═════ Given passage ═════

November 2025 - There is an ancient conversation going on between mosses and rocks, poetry to be sure.

The quote is by Robin Wall Kimmerer, and the whole thing goes: “There is an ancient conversation going on between mosses and rocks, poetry to be sure. About light and shadow and the drift of continents. This is what has been called the dialect of moss on stone—an interface of immensity and minute ness, of past and present, softness and hardness, stillness and vibrancy, yin and yang.”
- From Gathering Moss: A Natural and Cultural History of Mosses
Winter is coming
Will I ever tire of this Game of Thrones meme? Probably not. I am a summer child, too, I’m sure. At the end of our warm weather recently, I sat outside one evening, wine in hand, looking over the garden, thinking, “I don’t want summer to end.” I am still picking celery and have more potatoes to dig for, but most of the garden is done.
Forty pounds of beans dried, squash and potatoes stored, rosemary and chives dried, apples picked and cidered and eaten, pumpkins picked and out on Halloween, tomatoes—all of them—done. Yet, there’s something both soothing and energizing about nature and seasonal cycles. Poetry, maybe, like moss on rocks. Our drought summer became a wet autumn, sprinkled generously with perfect sunshine days, each day slightly cooler than the last. Hurricane Melissa’s post-tropical storm brought plenty of needed rain, and I believe we’re almost to the right water levels again. Anyway, it’s wood-stacking and woodstove time again. We even awoke one morning to see a few snow patches on the ground. Slow down, world!

═════ Record set ═════

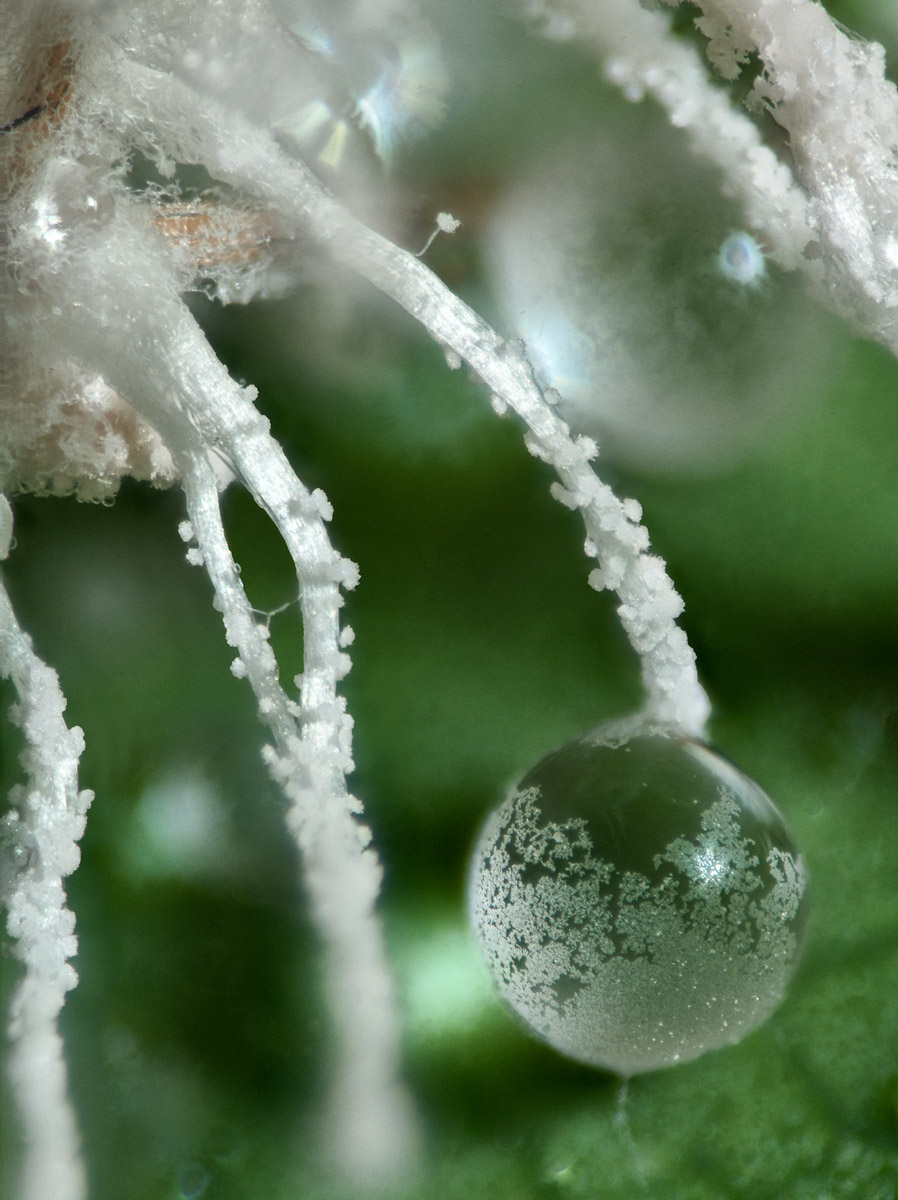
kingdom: Fungi
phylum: Ascomycota
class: Sordariomycetes
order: Hypocreales
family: Cordycipitaceae
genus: Gibellula
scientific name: Gibellula pulchra
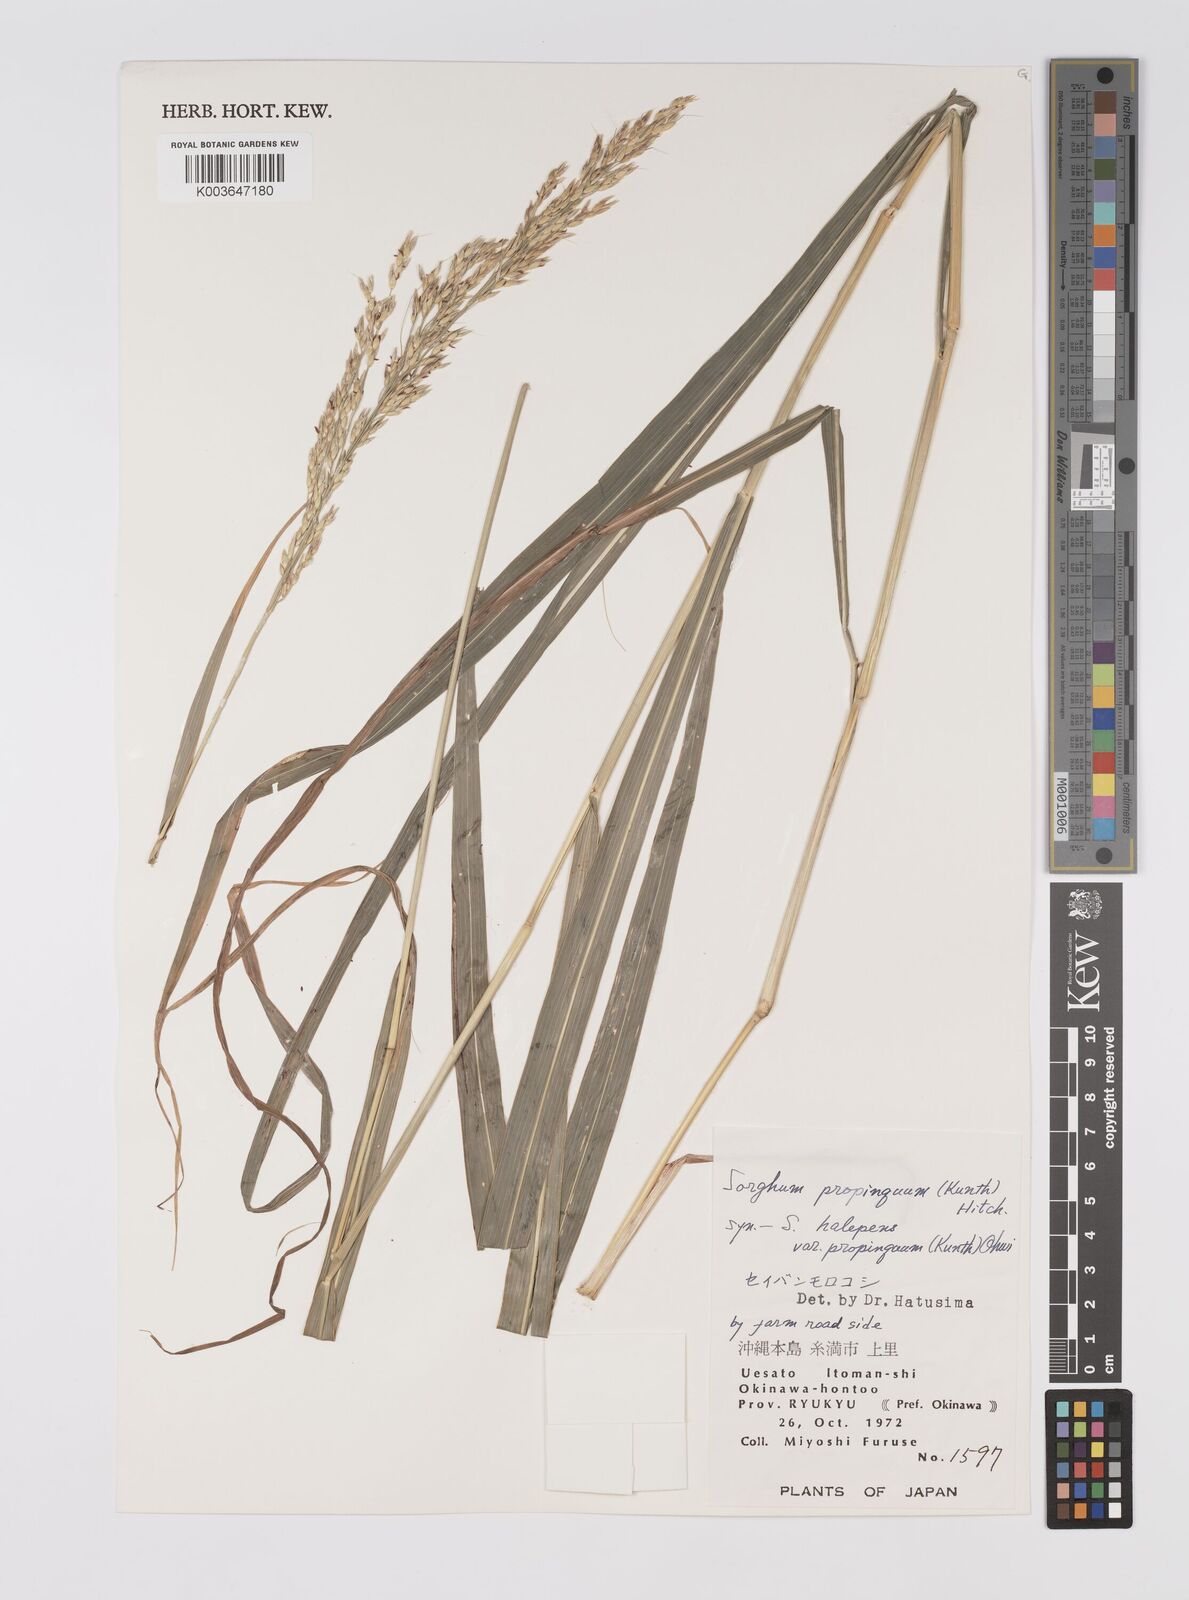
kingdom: Plantae
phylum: Tracheophyta
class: Liliopsida
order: Poales
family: Poaceae
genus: Sorghum
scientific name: Sorghum propinquum
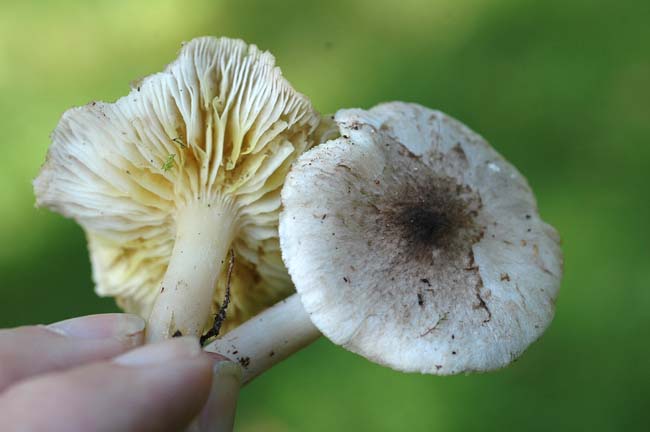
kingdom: Fungi
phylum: Basidiomycota
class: Agaricomycetes
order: Agaricales
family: Tricholomataceae
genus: Tricholoma
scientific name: Tricholoma scalpturatum
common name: gulplettet ridderhat
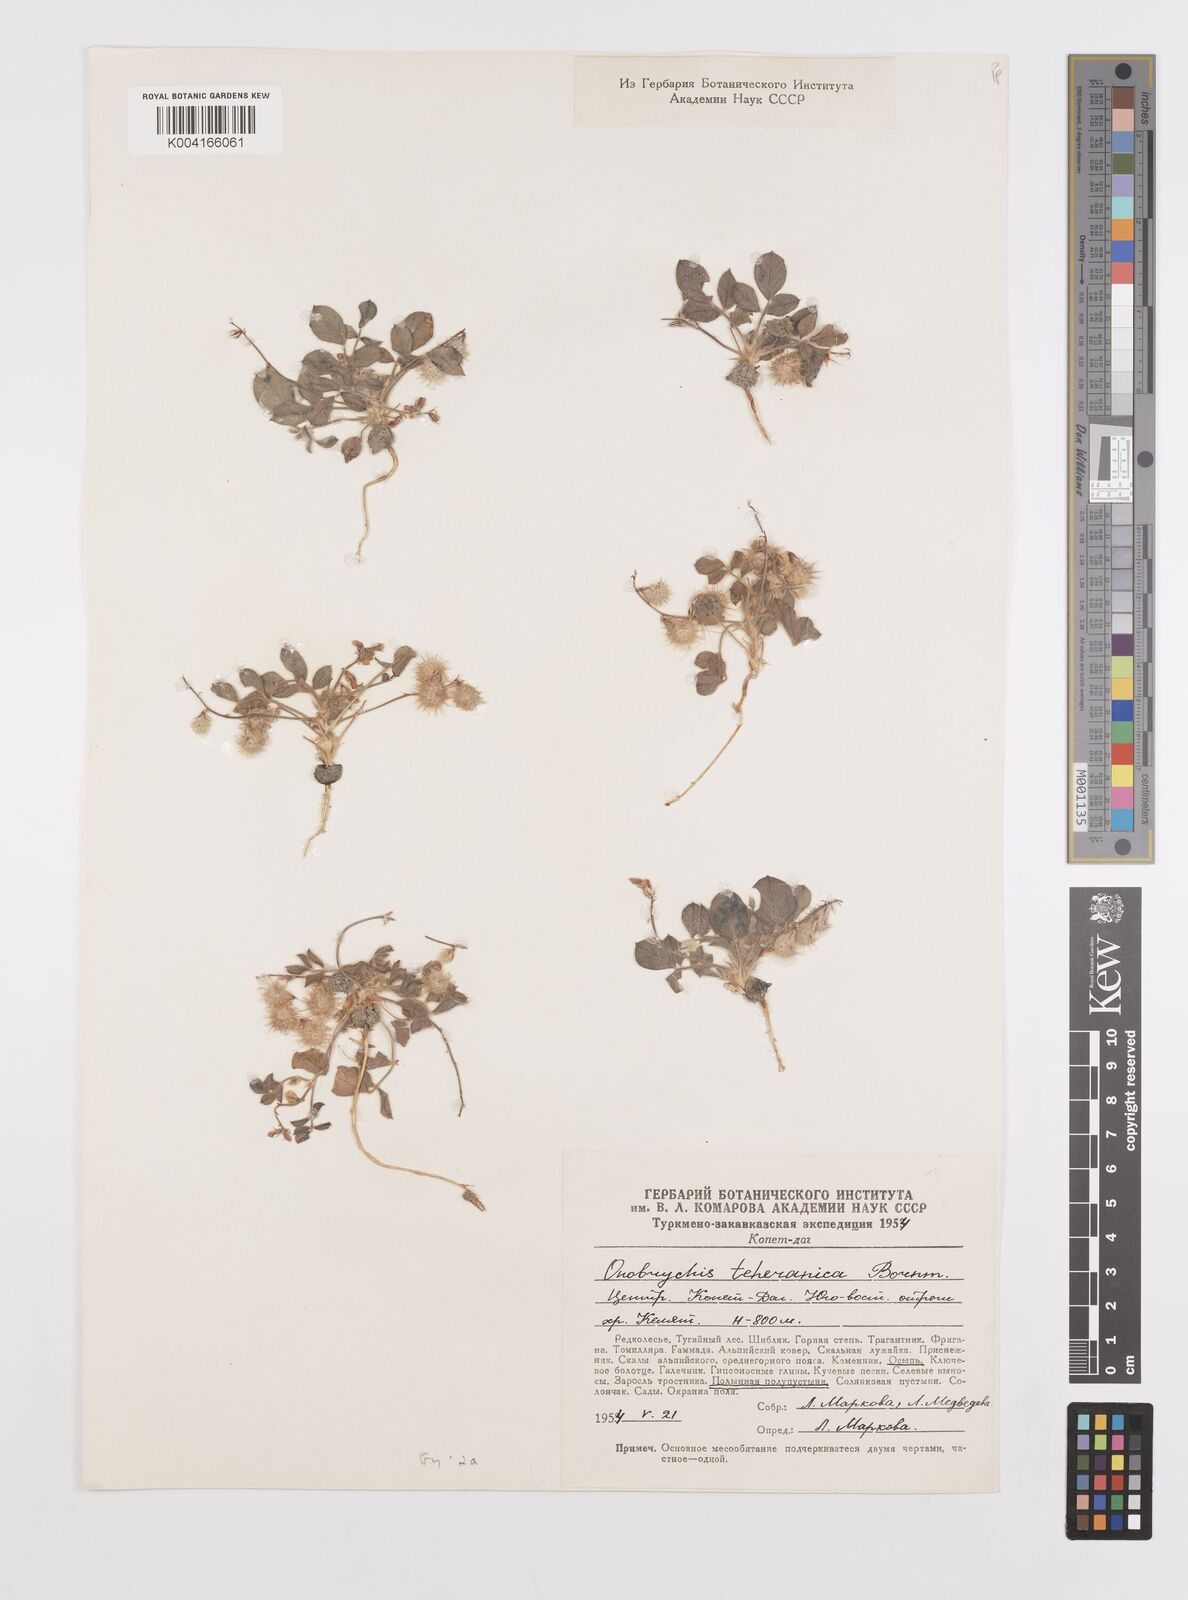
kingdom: Plantae
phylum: Tracheophyta
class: Magnoliopsida
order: Fabales
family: Fabaceae
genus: Onobrychis
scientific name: Onobrychis aucheri
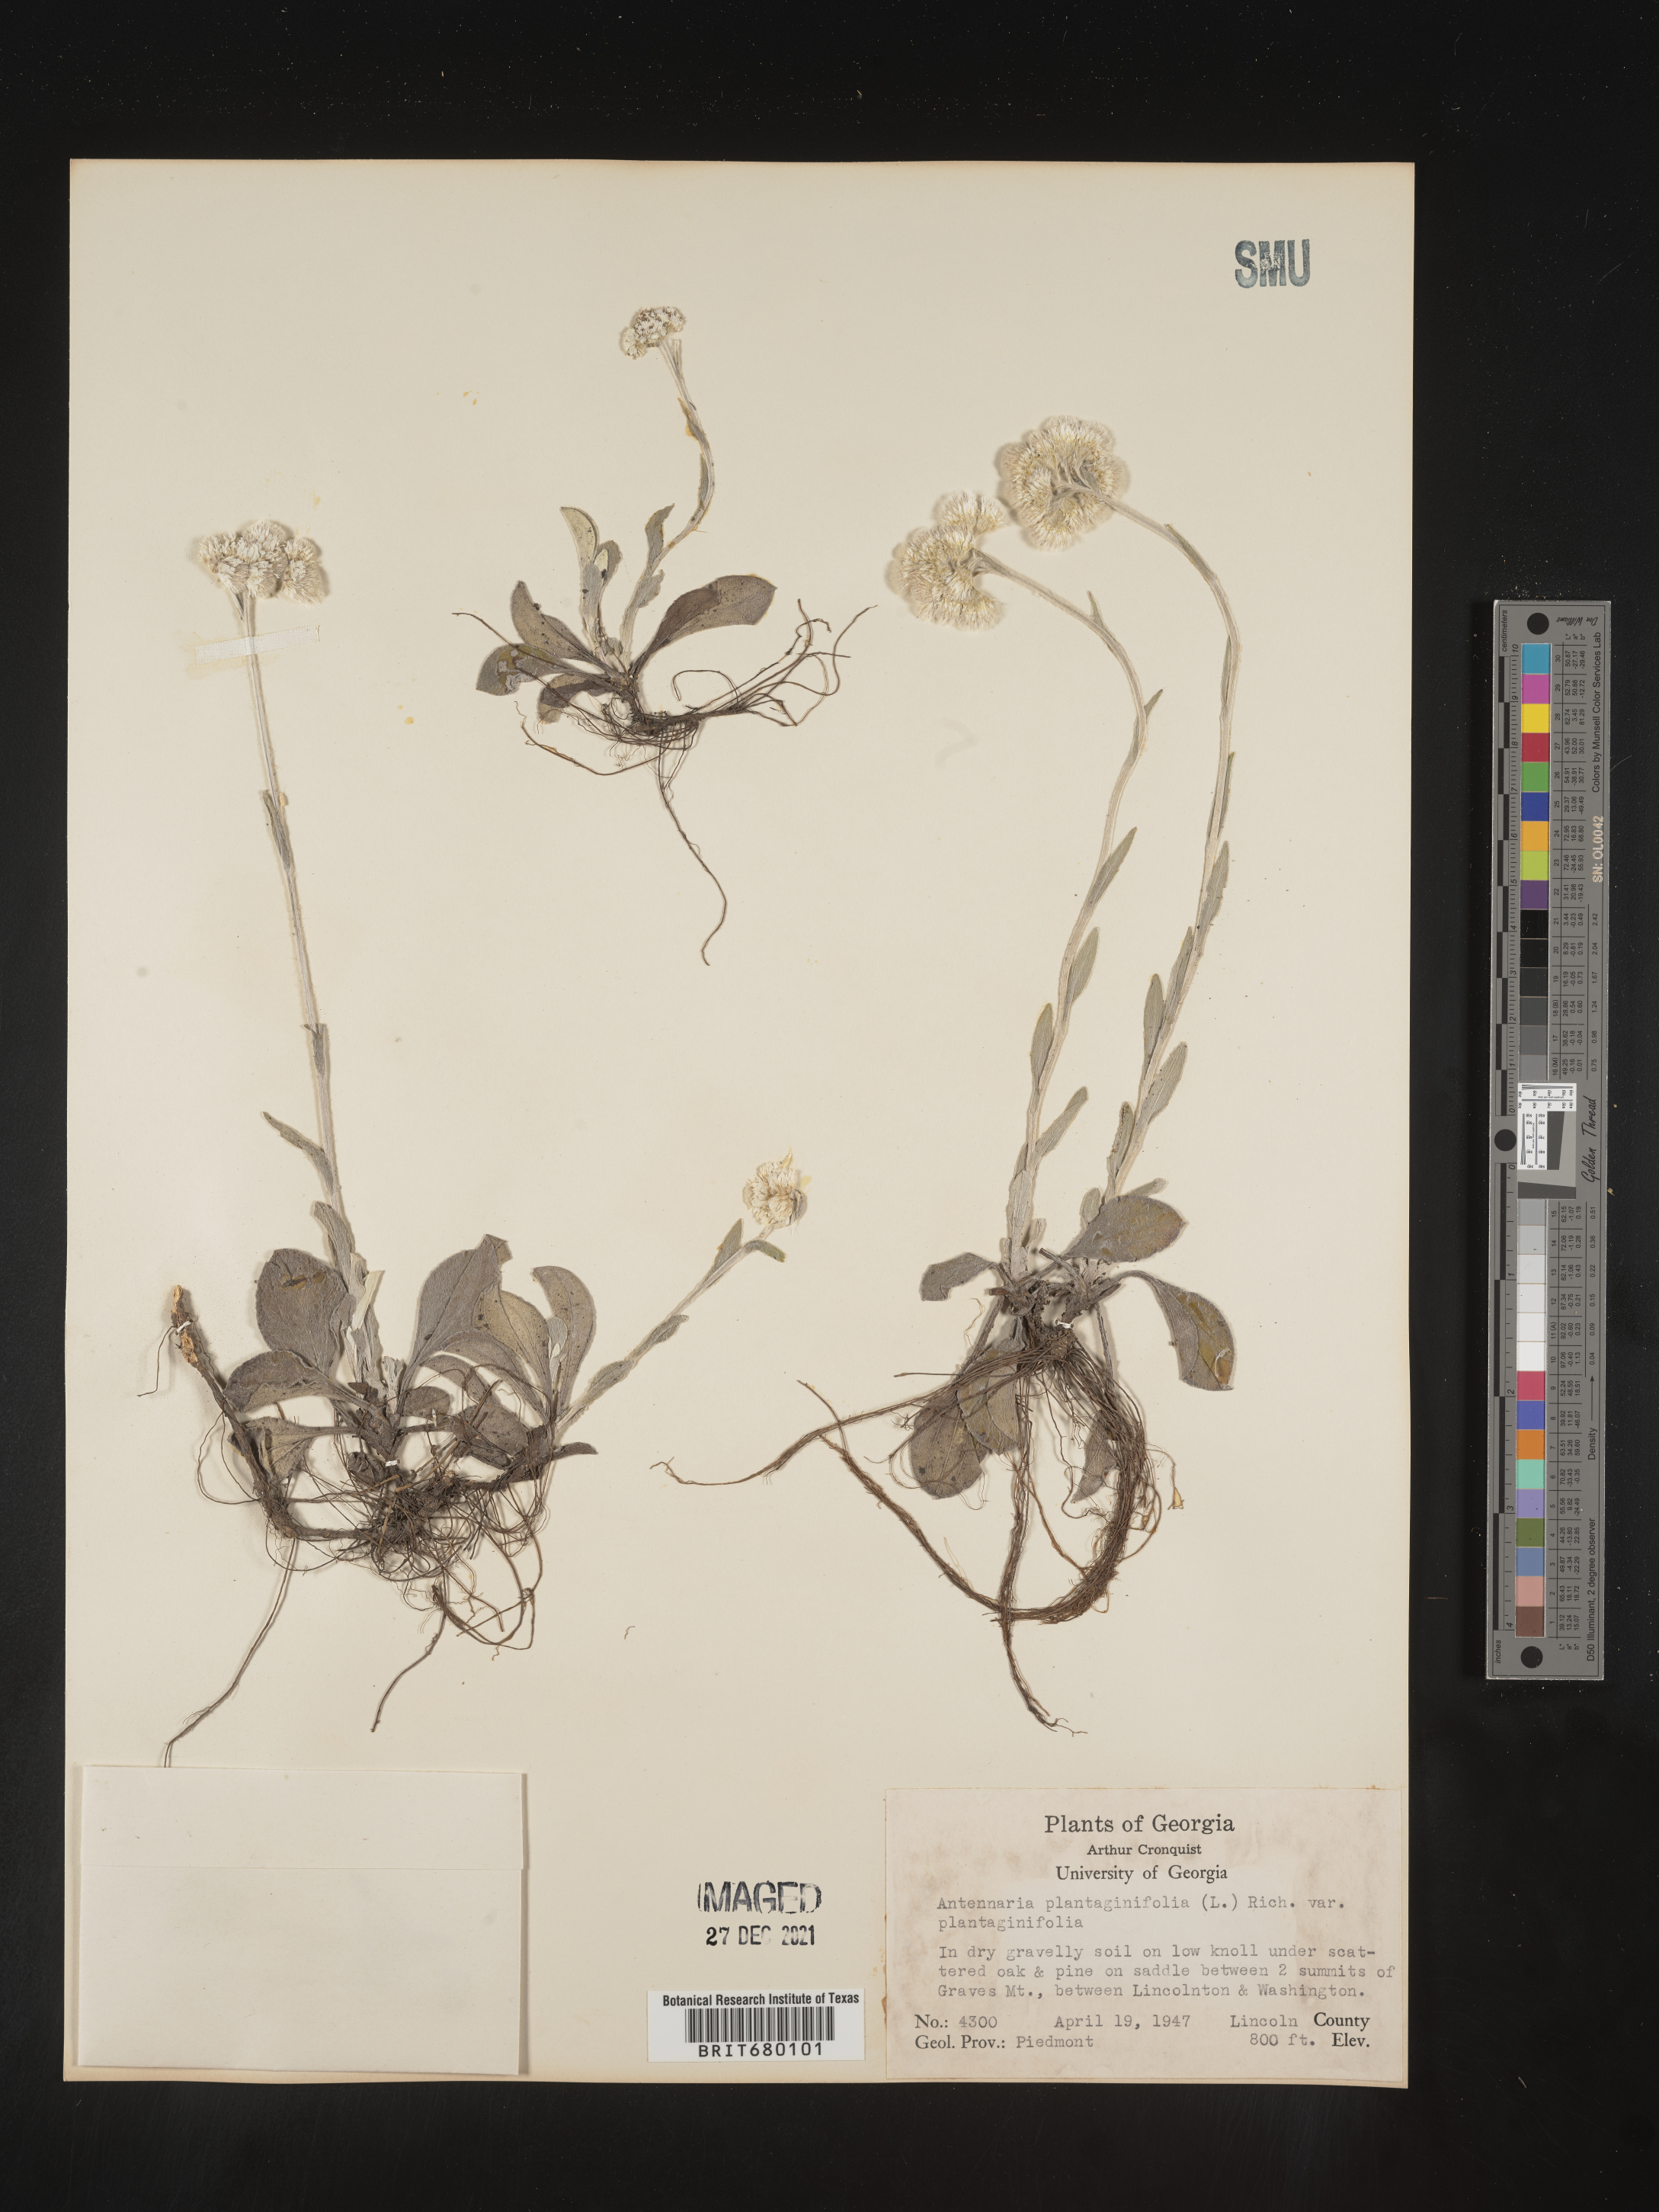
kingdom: Plantae
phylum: Tracheophyta
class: Magnoliopsida
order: Asterales
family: Asteraceae
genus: Antennaria
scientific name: Antennaria plantaginifolia
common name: Plantain-leaved pussytoes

═════

> Objective: Write out the part of the garden passage from "- From Gathering" up to and including "garden is done.", word for word.

> Output for this exercise:
- From Gathering Moss: A Natural and Cultural History of Mosses
Winter is coming
Will I ever tire of this Game of Thrones meme? Probably not. I am a summer child, too, I’m sure. At the end of our warm weather recently, I sat outside one evening, wine in hand, looking over the garden, thinking, “I don’t want summer to end.” I am still picking celery and have more potatoes to dig for, but most of the garden is done.